What is not looking correct is the image ID SHA in performance-operator pod:
look at the start time: it's an old pod. Cleanup did not work correctly. You can just just delete the pod, it will be recreated automatically.
why is the image pulled in worker-0 node while the worker-rt is enabled for worker-1 node.
The catalogsource and the operator itself can run on any node, it does not matter. Only the MachineConfigs etc. created by the operator have to be applied on the right node.
What is not looking correct is the image ID SHA in performance-operator pod:
look at the start time: it's an old pod. Cleanup did not work correctly. You can just just delete the pod, it will be recreated automatically.
Ok, yeah in our make cluster-clean
we do not verify if the pods are removed.
Anyways I am rebuilding the cluster to deploy downstream builds. If I find something not working there, will file them in bugzilla.

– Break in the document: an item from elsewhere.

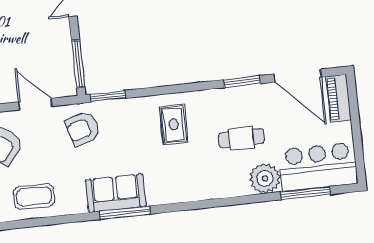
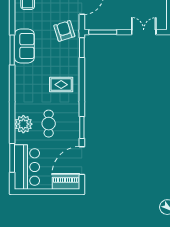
plant: (265, 178) -> (23, 124), moved

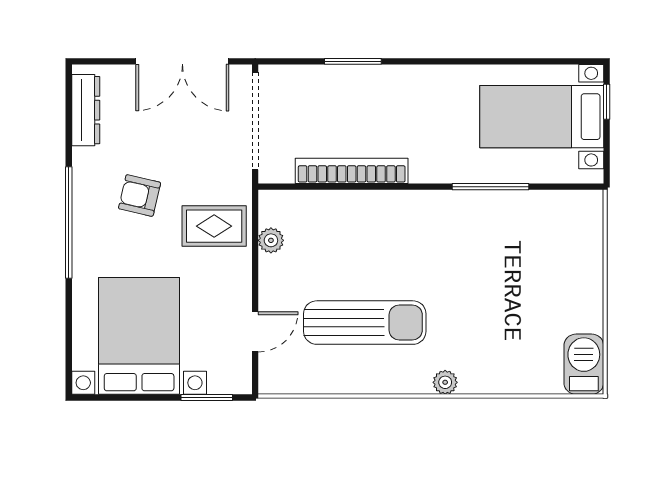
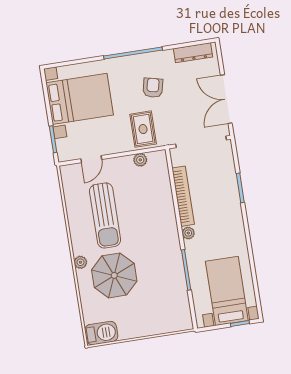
plant: (422, 172) -> (188, 233), added
parasol: (480, 323) -> (114, 275), added
door: (255, 332) -> (91, 159), hinge flipped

why is the image pulled in worker-0 node while the worker-rt is enabled for worker-1 node.
The catalogsource and the operator itself can run on any node, it does not matter. Only the MachineConfigs etc. created by the operator have to be applied on the right node.
Ok, got it.
Closing this issue. Thanks.
Actual: RT Kernel is not installed and cluster-wait-for-mcp errors after retries. Expected: RT Kernel is installed in worker-1 worker node.
Additional info: performance-operator deployment as "Image: REPLACE_IMAGE" which looks incorrect.